Data entries:
Segment Open

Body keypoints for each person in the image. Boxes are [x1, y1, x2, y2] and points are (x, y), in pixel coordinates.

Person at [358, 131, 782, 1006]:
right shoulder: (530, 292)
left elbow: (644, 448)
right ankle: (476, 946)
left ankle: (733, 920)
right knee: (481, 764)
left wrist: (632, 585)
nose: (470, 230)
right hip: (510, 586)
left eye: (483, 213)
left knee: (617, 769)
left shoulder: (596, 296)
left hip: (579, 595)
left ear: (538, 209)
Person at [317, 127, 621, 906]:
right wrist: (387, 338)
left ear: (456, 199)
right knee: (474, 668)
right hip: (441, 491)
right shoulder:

Segment Closed
Segment Open

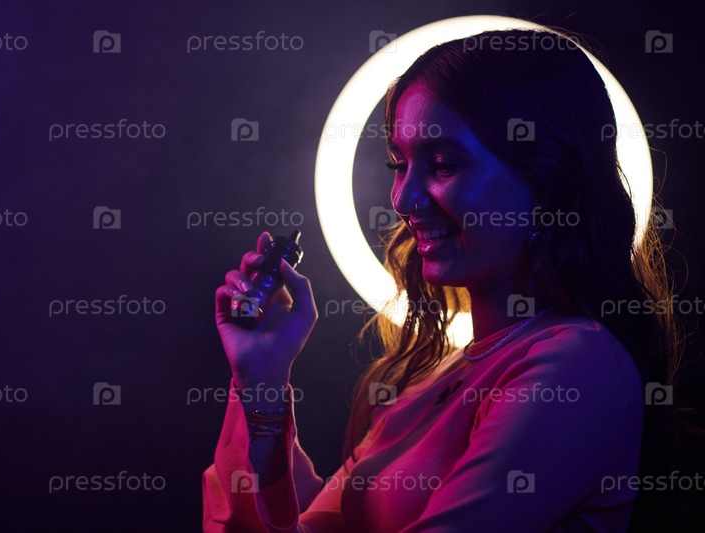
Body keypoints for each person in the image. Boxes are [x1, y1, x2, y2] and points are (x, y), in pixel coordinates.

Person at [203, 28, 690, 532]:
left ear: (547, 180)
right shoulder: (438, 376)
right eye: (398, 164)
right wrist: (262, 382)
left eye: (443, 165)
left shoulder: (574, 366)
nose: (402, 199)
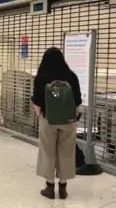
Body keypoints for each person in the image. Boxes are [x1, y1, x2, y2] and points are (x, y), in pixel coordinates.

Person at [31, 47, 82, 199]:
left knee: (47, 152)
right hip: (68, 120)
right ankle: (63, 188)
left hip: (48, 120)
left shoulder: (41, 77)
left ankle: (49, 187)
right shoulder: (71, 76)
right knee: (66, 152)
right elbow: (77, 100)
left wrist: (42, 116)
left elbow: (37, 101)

Segment Closed

Copy nothing but the lines above that run from the one with "left eye: (443, 165)" to the one with "left elbow: (37, 101)", ends included; pictures stay out.

Output for this task
left eye: (443, 165)
left shoulder: (574, 366)
nose: (402, 199)
Body keypoints for each person in the image. Boxes are [x1, y1, x2, y2] and points are (x, y), in pixel coordinates.

Person at [31, 47, 82, 199]:
left knee: (47, 152)
right hip: (68, 120)
right ankle: (63, 188)
left hip: (48, 120)
left shoulder: (41, 77)
left ankle: (49, 187)
right shoulder: (71, 76)
right knee: (66, 152)
right elbow: (77, 100)
left wrist: (42, 116)
left elbow: (37, 101)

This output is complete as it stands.